Será uma analogia? Um grupo de galinhas, enfurnadas em uma granja, reunidas em uma assembléia secreta, firmam um pacto para se libertarem do arbítrio dos seres humanos. A líder, a persistente e idealista franguinha Ginger, alerta para “a pior cerca que existe. Aquela que habita em nossas mentes”, diante de uma momentânea apatia de seu grupo de seguidoras. Já dá para reparar, a essa altura, que não ser trata de um filme americano.

Obviamente a história é simples, na medida em que trata da saga de galinhas libertárias, misturando a política de Ken Loach com as aventuras de Indiana Jones. A química deu certo. O público que conseguiu ver à noite a versão legendada, não tinha ido atrás de um Bergman. Resultado: gargalhadas e torcidas em prol dos galináceos, em um público quase absolutamente adulto.

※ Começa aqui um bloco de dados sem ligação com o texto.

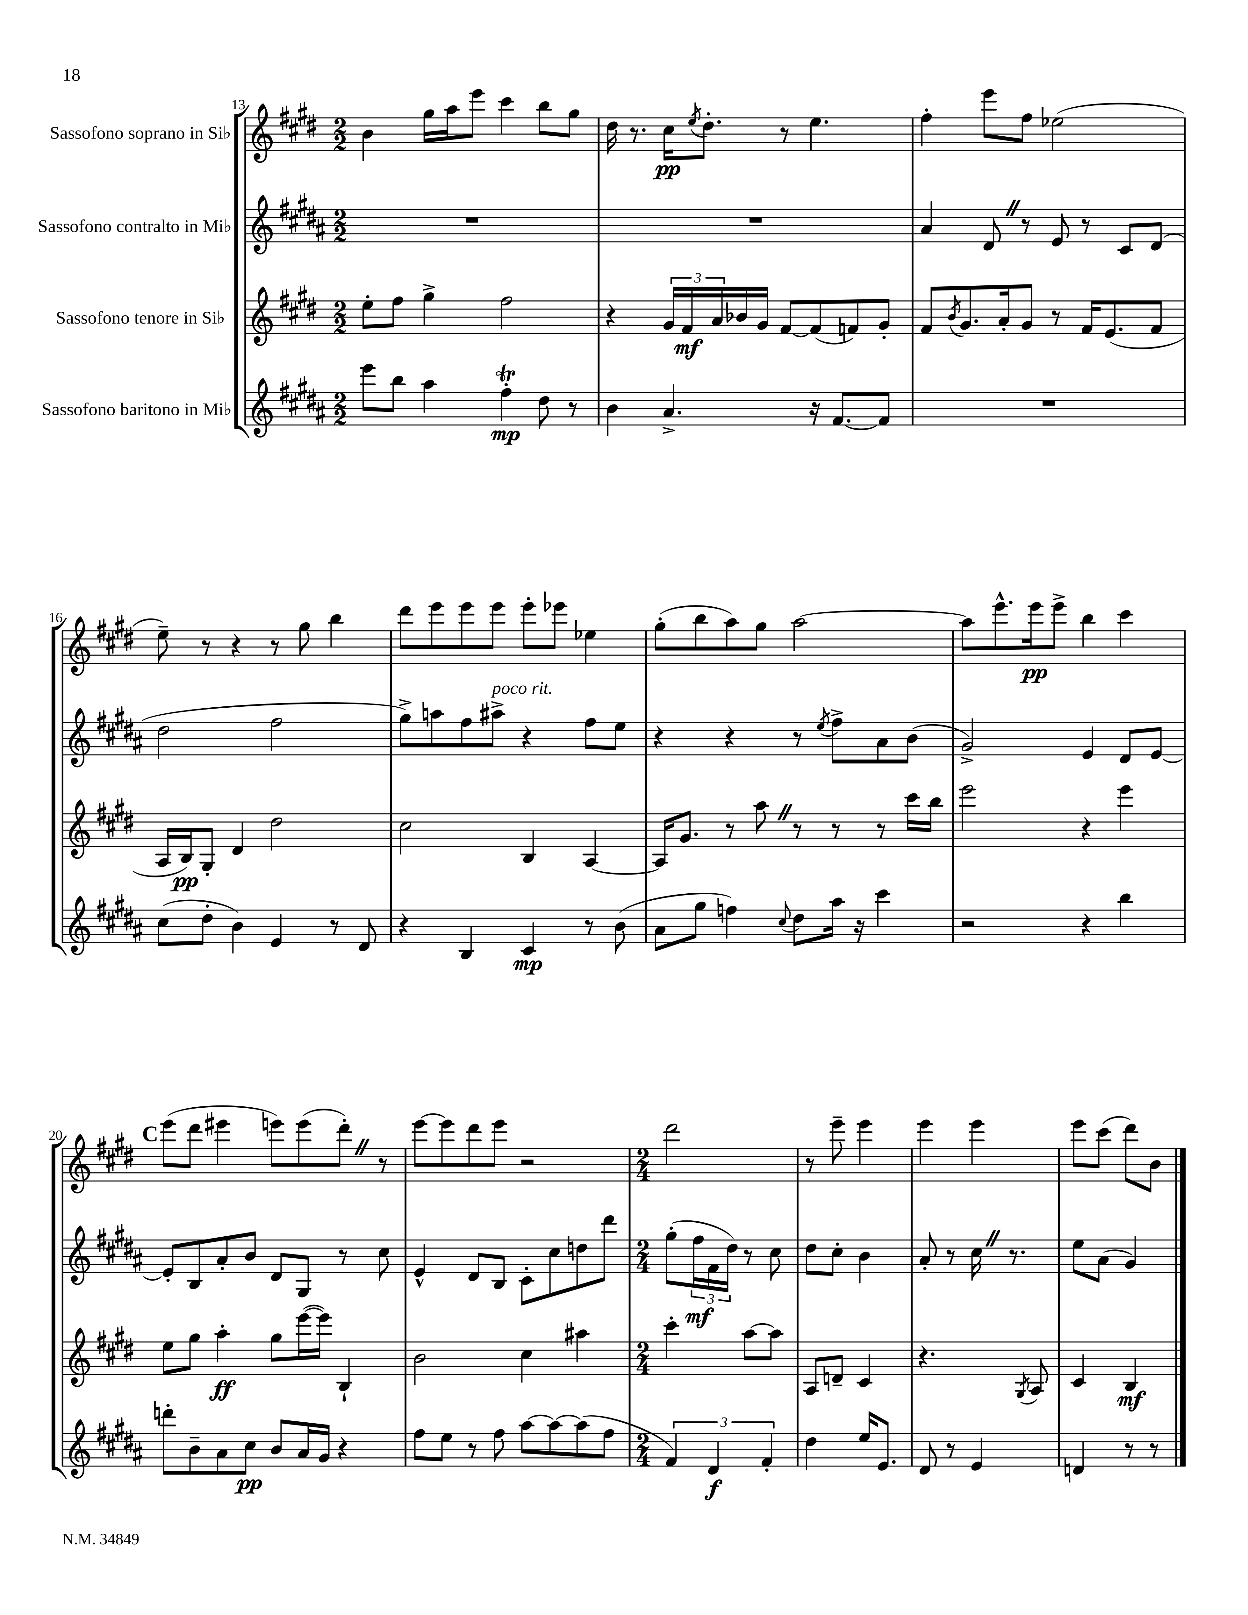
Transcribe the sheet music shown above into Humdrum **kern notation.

**kern	**kern	**kern	**kern
*staff4	*staff3	*staff2	*staff1
*clefG2	*clefG2	*clefG2	*clefG2
*k[f#c#g#d#a#]	*k[f#c#g#d#]	*k[f#c#g#d#a#]	*k[f#c#g#d#]
*M2/2	*M2/2	*M2/2	*M2/2
8eee\L	8ee'\L	1r	4b\
8bb\J	8ff#\J	.	.
4aa#\	4gg#^\	.	16gg#\LL
.	.	.	16aa\J
.	.	.	8eee\J
4ff#'\	2ff#\	.	4ccc#\
8dd#\	.	.	8bb\L
8r	.	.	8gg#\J
=	=	=	=
4b\	4r	1r	16dd#\
.	.	.	8.r
4.a#^/	24g#/LL	.	16cc#\LK
.	24f#/	.	.
.	.	.	8qee/
.	.	.	8.dd#'\J
.	24a/	.	.
.	16b-/	.	.
.	16g#/JJ	.	.
.	[8f#/L	.	8r
16r	(8f#/]	.	4.ee\
[8.f#/L	.	.	.
.	8f/)	.	.
8f#/]J	8g#'/J	.	.
=	=	=	=
1r	8f#/L	4a#/	4ff#'\
.	8qb/	.	.
.	8.g#/	.	.
.	.	8d#/	8eee\L
.	16a'/k	.	.
.	8g#/J	8r	8ff#\J
.	8r	8e/	(2ee-\
.	16f#/LK	8r	.
.	(8.e/	.	.
.	.	8c#/L	.
.	8f#/J	(8d#/J	.
=	=	=	=
(8cc#\L	16A/LL	2dd#\	8ee~\)
.	16B/J)	.	.
8dd#'\J	8G#'/J	.	8r
4b\)	4d#/	.	4r
4e/	2dd#\	2ff#\	8r
.	.	.	8gg#\
8r	.	.	4bb\
8d#/	.	.	.
=	=	=	=
4r	2cc#\	8gg#^\L)	8ddd#\L
.	.	8aa\	8eee\
4B/	.	8ff#\	8eee\
.	.	8aa#^\J	8eee\J
4c#/	4B/	4r	8eee'\L
.	.	.	8eee-\J
8r	[4A/	8ff#\L	4ee-\
(8b\	.	8ee\J	.
=	=	=	=
8a#\L	16A/]LK	4r	(8gg#'\L
.	8.g#/J	.	.
8gg#\J	.	.	8bb\
4ff\)	8r	4r	8aa\)
.	8aa\	.	8gg#\J
8qqcc#/	.	.	.
8dd#\L	8r	8r	[2aa\
.	.	8qee/	.
16aa#\Jk	8r	8ff#^\L	.
16r	.	.	.
4ccc#\	8r	8a#\	.
.	16ccc#\LL	(8b\J	.
.	16bb\JJ	.	.
=	=	=	=
2r	2eee\	2g#^/)	8aa\]L
.	.	.	8.eee^^\
.	.	.	16eee\k
.	.	.	8eee^\J
4r	4r	4e/	4bb\
4bb\	4eee\	8d#/L	4ccc#\
.	.	[8e/J	.
=	=	=	=
8ddd'\L	8ee\L	8e'/]L	(8eee\L
8b~\	8gg#\J	8B/	8ddd#\J
8a#\	4aa'\	8a#'/	4eee#\
8cc#\J	.	8b/J	.
8b/L	8gg#\L	8d#/L	8eee\L)
16a#/L	([16eee\L	8G#/J	(8eee\
16g#/JJ	16eee\]JJ)	.	.
4r	4B`/	8r	8ddd#'\J)
.	.	8cc#\	8r
=	=	=	=
8ff#\L	2b\	4e^^/	[8eee\L
8ee\J	.	.	8eee\]
8r	.	8d#/L	8ddd#\
8ff#\	.	8B/J	8eee\J
[8aa#\L	4cc#\	8c#'\L	2r
8aa#\_	.	8cc#\	.
(8aa#\]	4aa#\	8dd\	.
8ff#\J	.	8ddd#\J	.
=	=	=	=
*M2/4	*M2/4	*M2/4	*M2/4
6f#/)	4ccc#'\	(8gg#'\L	2ddd#\
.	.	24ff#\L	.
6d#/	.	24f#\	.
.	.	24dd#\JJ)	.
.	[8aa\L	8r	.
6f#'/	.	.	.
.	8aa\]J	8cc#\	.
=	=	=	=
4dd#\	8A/L	8dd#\L	8r
.	8d~/J	8cc#'\J	8eee~\
16ee/LK	4c#/	4b\	4eee\
8.e/J	.	.	.
=	=	=	=
8d#/	4.r	8a#'/	4eee\
8r	.	8r	.
4e/	.	16cc#\	4eee\
.	.	8.r	.
.	8qG#/	.	.
.	8A/	.	.
=	=	=	=
4d/	4c#/	8ee\L	8eee\L
.	.	(8a#\J	(8ccc#\J
8r	4B/	4g#/)	8ddd#\L)
8r	.	.	8b\J
==	==	==	==
*-	*-	*-	*-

Pois é, bastou um olhar simples para captar o que a há de bom no filme: a genialidade de criar ótimos personagens, dotados de expressão dramática, contextualizados em suas culturas, mas que na verdade, são feitos de massinha! Destaque para o frango fanfarrão americano Rocky, que chega com seu jeitão de beatnik, querendo conquistar as gatinhas (digo, as galinhas) inglesas, com frases feitas bem americanas. Na voz de Rocky, nada mais do que o canastrão Mel Gibson, e na de Ginger, a atriz inglesa Julia Sawalha, do seriado Absolutely Fabulous. Claro que ainda há um pouco da natureza das galinhas em muitos das personagens, ou seja, algumas são extremamente burras.

O filme segue uma escola bem européia de animação, a de massinhas, e a Aardman Animation, número 1 no mundo no gênero, já acumulou 3 Oscars e diversas premiações desde sua fundação em 1972. Para quem é freqüentador assíduo do Anima Mundi, as produções da Aardman Animation já estiveram presentes em diversas edições da Mostra. Os filmes não fogem de histórias simples, muitas das vezes infantis, mas dotados de uma excelência técnica, não muitas vezes presentes nos filmes alternativos. O último do gênero foi o também elogiado Wallace and Gromit.

Para se ter uma idéia, cada segundo de movimento das galinhas feitas de massinha, compreendem 24 frames, ou seja, como se fossem batidas 24 fotos para fazer um movimento que dura um segundo. Haja técnica e sutileza para fazer com que essas galinhas dancem, gesticulem, façam caras, bicos, e demonstrem uma expressão corporal digna de um ser humano.

A técnica é particularmente apaixonante, e nos faz lembrar os seriados ingleses de massinhas para crianças, que assistíamos na TV Educativa, muitos deles produzidos pela própria Aardman. Pena que as galinhas não se desmancham e viram outras formas, como nas versões mais psicodélicas desse gênero de animação. Vale a pena.